Abnormality monitoring retry times (heartbeat_retry)	This parameter can be set when needing a safety value for situations in which the value specified for heartbeat_timeout is exceeded, for example, when using systems with fluctuating loads, however, this parameter does not normally need to be set. (The default is 2 times.)

The following type of issue occurs if the tuning related to abnormality monitoring is not performed appropriately.

Notes regarding monitoring when the operating system or server crashes or is unresponsive

Monitoring is performed upon the aforementioned timeout when the operating system or server crashes or is unresponsive. Therefore, if tuning has not been performed correctly, there is a risk of a split-brain mistakenly occurring even if the server is in a sound state.

Split-brain is a phenomenon in which both servers temporarily operate as primary servers, causing data updates to be performed on both servers.

Split-brain detection method

It can be confirmed that split-brain occurs under the following conditions:

When the mc_ctl command is executed in status mode on both servers, the "host_role" of both servers is output as "primary". And,
The following message is output to the event log of one of the servers:
```
promotion processing completed (MCA00062)
```

How to recover from a split-brain

Use the procedure described below. Note that the new primary server is the server that was confirmed in step 2 of the aforementioned detection method.

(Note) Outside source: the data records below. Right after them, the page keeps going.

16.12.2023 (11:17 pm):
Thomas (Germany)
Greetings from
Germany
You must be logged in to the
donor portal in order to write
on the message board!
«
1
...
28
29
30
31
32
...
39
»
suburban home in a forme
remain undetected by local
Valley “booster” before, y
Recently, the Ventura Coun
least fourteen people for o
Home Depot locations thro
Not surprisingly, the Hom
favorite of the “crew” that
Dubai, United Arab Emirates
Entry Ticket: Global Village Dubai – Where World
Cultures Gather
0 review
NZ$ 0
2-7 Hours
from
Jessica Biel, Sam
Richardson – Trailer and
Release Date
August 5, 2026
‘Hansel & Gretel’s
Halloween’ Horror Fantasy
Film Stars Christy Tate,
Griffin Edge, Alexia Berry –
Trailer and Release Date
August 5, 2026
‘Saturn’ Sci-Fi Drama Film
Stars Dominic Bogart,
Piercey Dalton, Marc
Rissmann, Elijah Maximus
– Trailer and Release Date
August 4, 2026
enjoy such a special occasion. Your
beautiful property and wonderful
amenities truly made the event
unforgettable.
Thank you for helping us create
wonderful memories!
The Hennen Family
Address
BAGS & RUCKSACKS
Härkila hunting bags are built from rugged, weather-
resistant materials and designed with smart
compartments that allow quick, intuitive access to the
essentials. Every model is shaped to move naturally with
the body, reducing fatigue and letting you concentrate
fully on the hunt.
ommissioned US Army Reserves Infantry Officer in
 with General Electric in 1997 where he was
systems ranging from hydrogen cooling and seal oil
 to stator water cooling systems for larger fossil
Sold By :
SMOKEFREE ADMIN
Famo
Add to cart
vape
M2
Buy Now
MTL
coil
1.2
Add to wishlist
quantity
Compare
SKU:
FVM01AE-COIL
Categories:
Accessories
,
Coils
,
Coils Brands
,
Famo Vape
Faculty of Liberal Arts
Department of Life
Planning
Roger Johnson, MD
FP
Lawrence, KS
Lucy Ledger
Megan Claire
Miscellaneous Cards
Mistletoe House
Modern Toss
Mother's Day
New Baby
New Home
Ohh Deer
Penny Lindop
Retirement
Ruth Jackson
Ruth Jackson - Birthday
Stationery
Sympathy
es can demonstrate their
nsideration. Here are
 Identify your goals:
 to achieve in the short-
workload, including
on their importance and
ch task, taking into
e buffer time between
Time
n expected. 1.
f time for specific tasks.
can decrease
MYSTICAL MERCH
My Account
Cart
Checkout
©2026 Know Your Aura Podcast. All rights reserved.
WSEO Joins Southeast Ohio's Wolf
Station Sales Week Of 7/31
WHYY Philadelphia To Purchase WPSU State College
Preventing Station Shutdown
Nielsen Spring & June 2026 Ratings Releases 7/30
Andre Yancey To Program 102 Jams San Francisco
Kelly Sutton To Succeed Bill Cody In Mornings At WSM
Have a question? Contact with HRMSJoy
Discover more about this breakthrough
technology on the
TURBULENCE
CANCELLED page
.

Stop all applications that are running on the old and new primary servers.
Investigate and recover the database.
Investigate the update results that have not been reflected to the new primary server from the database of the old primary server, and apply to the new primary server as necessary.
Stop the old primary server instance and the Mirroring Controller.
Resume the applications that were stopped in step 1.
Recover the old primary server.
While referring to "8.4 Setting up the Standby Server", build (set up) the old primary server as the new standby server, from the new primary server.

Note

The tuning described above impacts on the time taken from detection of a timeout until switching the primary server. Therefore, modify the values while taking into account the switch or disconnection time, using a design for which misdetection does not occur.